# Task instructions
Among the entries, find each line that includes the string "from" and list it.

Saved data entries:
# # # # # # #

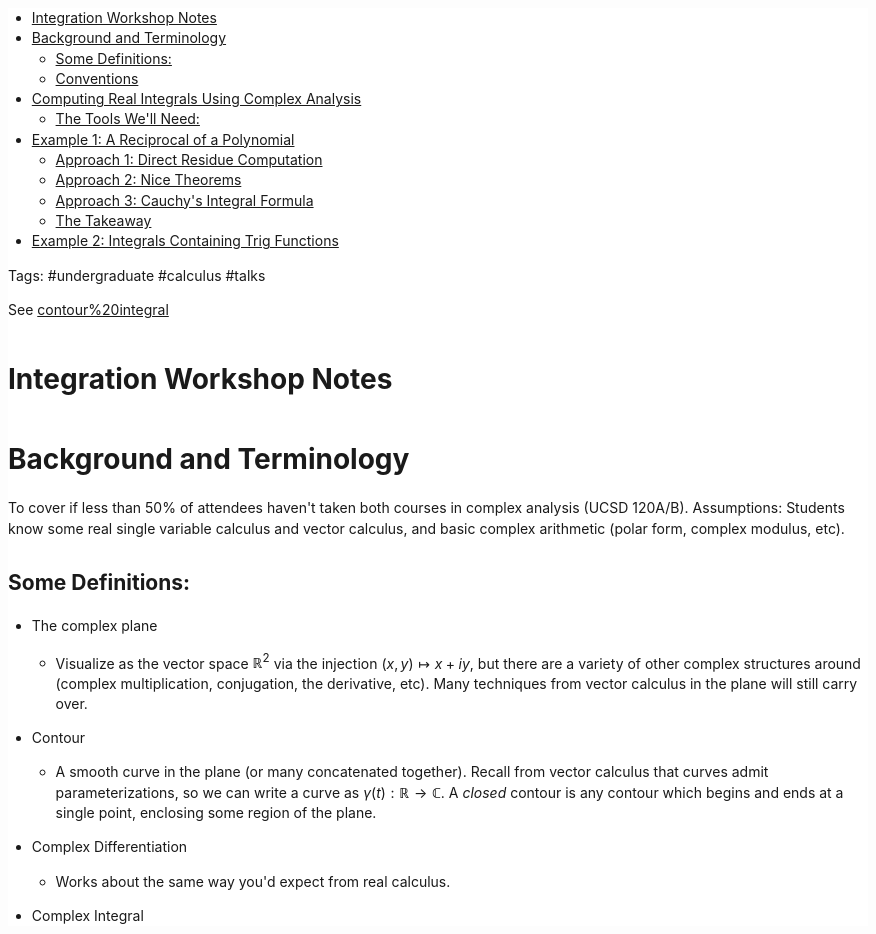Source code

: -   [Integration Workshop Notes](#integration-workshop-notes)
-   [Background and Terminology](#background-and-terminology)
    -   [Some Definitions:](#some-definitions)
    -   [Conventions](#conventions)
-   [Computing Real Integrals Using Complex Analysis](#computing-real-integrals-using-complex-analysis)
    -   [The Tools We'll Need:](#the-tools-well-need)
-   [Example 1: A Reciprocal of a Polynomial](#example-1-a-reciprocal-of-a-polynomial)
    -   [Approach 1: Direct Residue Computation](#approach-1-direct-residue-computation)
    -   [Approach 2: Nice Theorems](#approach-2-nice-theorems)
    -   [Approach 3: Cauchy's Integral Formula](#approach-3-cauchys-integral-formula)
    -   [The Takeaway](#the-takeaway)
-   [Example 2: Integrals Containing Trig Functions](#example-2-integrals-containing-trig-functions)














Tags: \#undergraduate \#calculus \#talks

See [contour%20integral](contour%20integral)

Integration Workshop Notes
==========================

Background and Terminology
==========================

To cover if less than 50% of attendees haven't taken both courses in complex analysis (UCSD 120A/B). Assumptions: Students know some real single variable calculus and vector calculus, and basic complex arithmetic (polar form, complex modulus, etc).

Some Definitions:
-----------------

-   The complex plane

    -   Visualize as the vector space ${\mathbb{R}}^2$ via the injection $(x,y) \mapsto x + iy$, but there are a variety of other complex structures around (complex multiplication, conjugation, the derivative, etc). Many techniques from vector calculus in the plane will still carry over.

-   Contour

    -   A smooth curve in the plane (or many concatenated together). Recall from vector calculus that curves admit parameterizations, so we can write a curve as $\gamma(t): {\mathbb{R}}\to {\mathbb{C}}$. A *closed* contour is any contour which begins and ends at a single point, enclosing some region of the plane.

-   Complex Differentiation

    -   Works about the same way you'd expect from real calculus.

-   Complex Integral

# # # # # # #

# Solution
    -   Visualize as the vector space ${\mathbb{R}}^2$ via the injection $(x,y) \mapsto x + iy$, but there are a variety of other complex structures around (complex multiplication, conjugation, the derivative, etc). Many techniques from vector calculus in the plane will still carry over.
    -   A smooth curve in the plane (or many concatenated together). Recall from vector calculus that curves admit parameterizations, so we can write a curve as $\gamma(t): {\mathbb{R}}\to {\mathbb{C}}$. A *closed* contour is any contour which begins and ends at a single point, enclosing some region of the plane.
    -   Works about the same way you'd expect from real calculus.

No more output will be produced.